A couple of years ago most people would not have given a second glance to any election in Texas, a reliably Republican state. This year though, election season in Texas is drawing a lot of big names and the competition is getting heated. Although the big battle this year comes from the Republican primary, for the first time in a long time, the Democrats are mounting a credible opposition that could turn this state blue.

On the Republican side, sitting Governor Rick Perry is seeking re-election for what would be an unprecedented third four-year term. Rick Perry took the reins of the state after the inauguration of George W. Bush as president in 2001. To date he is the longest sitting governor in the state’s history, and with a lack of term limits he can continue to run for as many terms as he chooses.

Perry, however, is facing a challenge from the state’s popular senior Senator Kay Bailey Hutchison. Hutchison has been the state’s Senator since she was elected in a special election in 1993 to replace Lloyd Bentsen after he became the Secretary of the Treasury for the Clinton Administration. To date Hutchison has received endorsements from former VP Dick Cheney and former president George H. W. Bush and his wife Barbara Bush.

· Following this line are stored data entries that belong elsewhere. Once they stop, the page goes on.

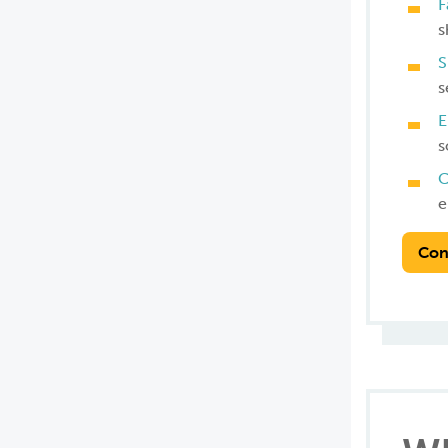
F
s
S
s
E
s
C
e
Con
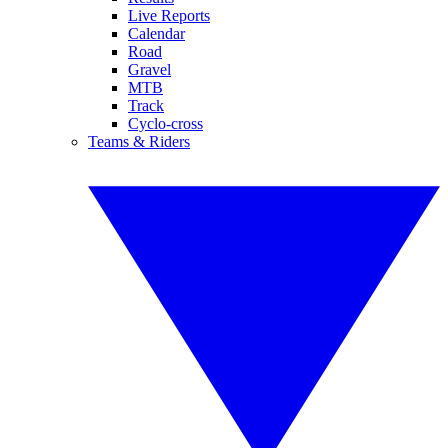
Live Reports
Calendar
Road
Gravel
MTB
Track
Cyclo-cross
Teams & Riders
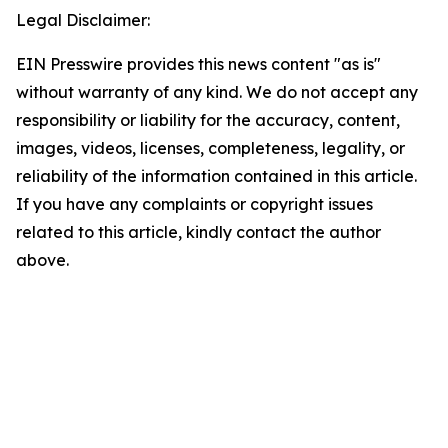
Legal Disclaimer:
EIN Presswire provides this news content "as is"
without warranty of any kind. We do not accept any
responsibility or liability for the accuracy, content,
images, videos, licenses, completeness, legality, or
reliability of the information contained in this article.
If you have any complaints or copyright issues
related to this article, kindly contact the author
above.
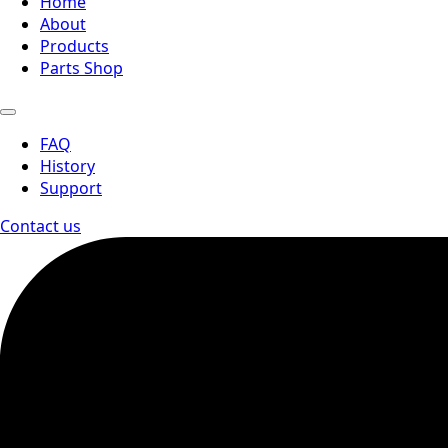
Home
About
Products
Parts Shop
FAQ
History
Support
Contact us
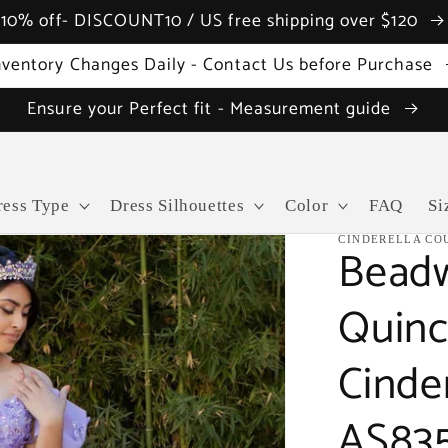
10% off- DISCOUNT10 / US free shipping over $120
nventory Changes Daily - Contact Us before Purchase
Ensure your Perfect fit - Measurement guide
ress Type
Dress Silhouettes
Color
FAQ
Si
CINDERELLA CO
Beadw
Quinc
Cinde
AS83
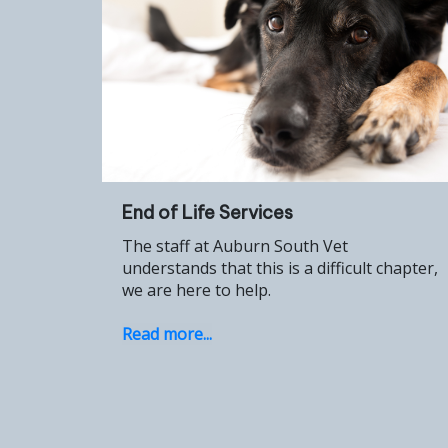
End of Life Services
The staff at Auburn South Vet
understands that this is a difficult chapter,
we are here to help.
Read more...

The primary has been called one of the great battles for the future of the Republican Party. Perry, a more conservative Republican who openly talked about the possibility of Texan secession, faces a more liberal Hutchison, who considers herself pro-choice. In recent months however, Perry was able to destroy Hutchison’s initial lead in the polls and now leads the race by a comfortable margin. Initially, Hutchison promised to resign from the Senate to more actively campaign for Governor, but went back on her promise, deciding to stay and oppose President Obama’s health care reform bill.

But what does the Republican primary mean for Democrats? All of this infighting among Republicans has allowed Democratic candidates to slowly make their case to the voters. The frontrunner is former Houston mayor Bill White, who had previously planned to run for Hutchison’s seat once she resigned. In recent polling, White has been able to keep up with both Hutchison and Perry; neither of the Republican candidates managed to poll above fifty percent in a state that hasn’t gone blue in a presidential election since 1976.

Despite the progress Democrats have made in Texas, many of the state’s Democrats are planning to cross over to vote for Hutchison in the Republican primary. Hutchison is seen as the lesser of two evils among Democrats and if she vacates her Senate seat there could be a credible campaign to elect a democratic senator from Texas.

Campaign fervor is sweeping Texas and the state is looking bluer than ever. Despite who claims victory in the Republican primary, the Democrats can make real gains resulting from the bloody battle. The ball is now in the Democrats’ court and it is up to us to use the momentum to go forward and help turn one of the largest states in the country blue.

The Texas Primary elections will take place on March 2nd, 2010.